Where a valuation requires a discounted cashflow approach, transactional evidence will not necessarily be a fundamental part of the assessment and a short-term reduction in values can be evidenced more transparently. Key issues that could have an immediate impact on real estate values are falling demand, and as a consequence, pressure on landlords to reduce their rental expectations, the pursuit of renegotiation of current rents by existing tenants, and the possible triggering or attempted triggering of force majeure clauses. All of which adds to the general level of uncertainty.

There is also uncertainty because of the CERP itself and we need time to understand the implications of the various measures, as well as the success of their implementation. Ultimately the major crisis of the pandemic is manifest in the uncertainty we are currently faced with. Uncertainty over our health, uncertainty of the future, the economy, and the real estate market.

Managing Uncertainty

We expect the current uncertainty throughout the real estate industry and across the whole Myanmar economy to continue. During these unprecedented times it is important to manage your assets responsibly.

We recommend:

1. Use professionally qualified valuers who are operating in accordance with international valuation standards. Slade Property Services is a RICS regulated firm and has multiple RICS qualified and registered valuers operating in accordance with RICS & IVSC regulations.

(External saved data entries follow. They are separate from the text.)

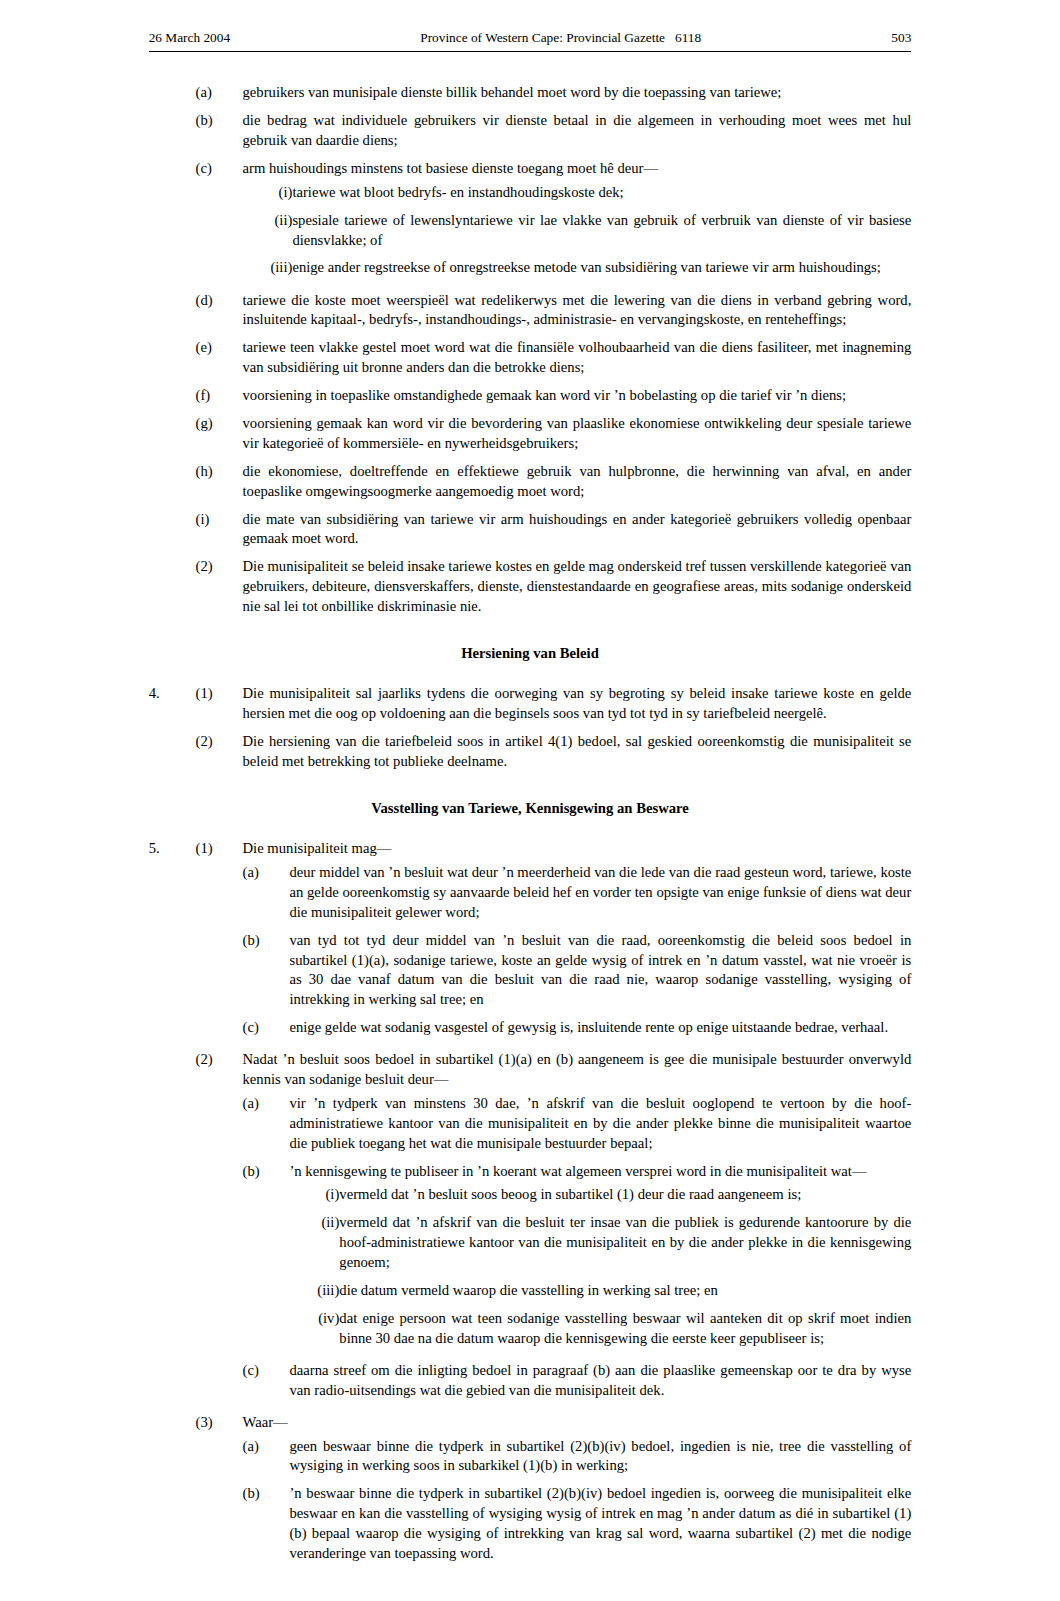26 March 2004 Province of Western Cape: Provincial Gazette 6118 503
| (a) | gebruikers van munisipale dienste billik behandel moet word by die toepassing van tariewe; |
| (b) | die bedrag wat individuele gebruikers vir dienste betaal in die algemeen in verhouding moet wees met hul gebruik van daardie diens; |
| (c) | arm huishoudings minstens tot basiese dienste toegang moet hê deur— / (i) / tariewe wat bloot bedryfs- en instandhoudingskoste dek; / / (ii) / spesiale tariewe of lewenslyntariewe vir lae vlakke van gebruik of verbruik van dienste of vir basiese diensvlakke; of / / (iii) / enige ander regstreekse of onregstreekse metode van subsidiëring van tariewe vir arm huishoudings; / |
| (d) | tariewe die koste moet weerspieël wat redelikerwys met die lewering van die diens in verband gebring word, insluitende kapitaal-, bedryfs-, instandhoudings-, administrasie- en vervangingskoste, en renteheffings; |
| (e) | tariewe teen vlakke gestel moet word wat die finansiële volhoubaarheid van die diens fasiliteer, met inagneming van subsidiëring uit bronne anders dan die betrokke diens; |
| (f) | voorsiening in toepaslike omstandighede gemaak kan word vir ’n bobelasting op die tarief vir ’n diens; |
| (g) | voorsiening gemaak kan word vir die bevordering van plaaslike ekonomiese ontwikkeling deur spesiale tariewe vir kategorieë of kommersiële- en nywerheidsgebruikers; |
| (h) | die ekonomiese, doeltreffende en effektiewe gebruik van hulpbronne, die herwinning van afval, en ander toepaslike omgewingsoogmerke aangemoedig moet word; |
| (i) | die mate van subsidiëring van tariewe vir arm huishoudings en ander kategorieë gebruikers volledig openbaar gemaak moet word. |
| | (2) | Die munisipaliteit se beleid insake tariewe kostes en gelde mag onderskeid tref tussen verskillende kategorieë van gebruikers, debiteure, diensverskaffers, dienste, dienstestandaarde en geografiese areas, mits sodanige onderskeid nie sal lei tot onbillike diskriminasie nie. |
Hersiening van Beleid
| 4. | (1) | Die munisipaliteit sal jaarliks tydens die oorweging van sy begroting sy beleid insake tariewe koste en gelde hersien met die oog op voldoening aan die beginsels soos van tyd tot tyd in sy tariefbeleid neergelê. |
| | (2) | Die hersiening van die tariefbeleid soos in artikel 4(1) bedoel, sal geskied ooreenkomstig die munisipaliteit se beleid met betrekking tot publieke deelname. |
Vasstelling van Tariewe, Kennisgewing an Besware
| 5. | (1) | Die munisipaliteit mag— / (a) / deur middel van ’n besluit wat deur ’n meerderheid van die lede van die raad gesteun word, tariewe, koste an gelde ooreenkomstig sy aanvaarde beleid hef en vorder ten opsigte van enige funksie of diens wat deur die munisipaliteit gelewer word; / / (b) / van tyd tot tyd deur middel van ’n besluit van die raad, ooreenkomstig die beleid soos bedoel in subartikel (1)(a), sodanige tariewe, koste an gelde wysig of intrek en ’n datum vasstel, wat nie vroeër is as 30 dae vanaf datum van die besluit van die raad nie, waarop sodanige vasstelling, wysiging of intrekking in werking sal tree; en / / (c) / enige gelde wat sodanig vasgestel of gewysig is, insluitende rente op enige uitstaande bedrae, verhaal. / |
| | (2) | Nadat ’n besluit soos bedoel in subartikel (1)(a) en (b) aangeneem is gee die munisipale bestuurder onverwyld kennis van sodanige besluit deur— / (a) / vir ’n tydperk van minstens 30 dae, ’n afskrif van die besluit ooglopend te vertoon by die hoof-administratiewe kantoor van die munisipaliteit en by die ander plekke binne die munisipaliteit waartoe die publiek toegang het wat die munisipale bestuurder bepaal; / / (b) / ’n kennisgewing te publiseer in ’n koerant wat algemeen versprei word in die munisipaliteit wat— / (i) / vermeld dat ’n besluit soos beoog in subartikel (1) deur die raad aangeneem is; / / (ii) / vermeld dat ’n afskrif van die besluit ter insae van die publiek is gedurende kantoorure by die hoof-administratiewe kantoor van die munisipaliteit en by die ander plekke in die kennisgewing genoem; / / (iii) / die datum vermeld waarop die vasstelling in werking sal tree; en / / (iv) / dat enige persoon wat teen sodanige vasstelling beswaar wil aanteken dit op skrif moet indien binne 30 dae na die datum waarop die kennisgewing die eerste keer gepubliseer is; / / / (c) / daarna streef om die inligting bedoel in paragraaf (b) aan die plaaslike gemeenskap oor te dra by wyse van radio-uitsendings wat die gebied van die munisipaliteit dek. / |
| | (3) | Waar— / (a) / geen beswaar binne die tydperk in subartikel (2)(b)(iv) bedoel, ingedien is nie, tree die vasstelling of wysiging in werking soos in subarkikel (1)(b) in werking; / / (b) / ’n beswaar binne die tydperk in subartikel (2)(b)(iv) bedoel ingedien is, oorweeg die munisipaliteit elke beswaar en kan die vasstelling of wysiging wysig of intrek en mag ’n ander datum as dié in subartikel (1)(b) bepaal waarop die wysiging of intrekking van krag sal word, waarna subartikel (2) met die nodige veranderinge van toepassing word. / |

2. Regular communication between your property team, accountants, and valuers. Collaboration between these stakeholders will ensure accurate valuation reports prepared for the correct purposes, using the correct methodology and inputs, effectively minimising uncertainty.

3. Carry out valuations regularly in order to provide greater accuracy and a better overview of market fluctuations. Slade Property Services has a large team of qualified professionals operating in the market across multiple service lines. Working with our agency teams, we can provide accurate and timely reports to support your business requirements.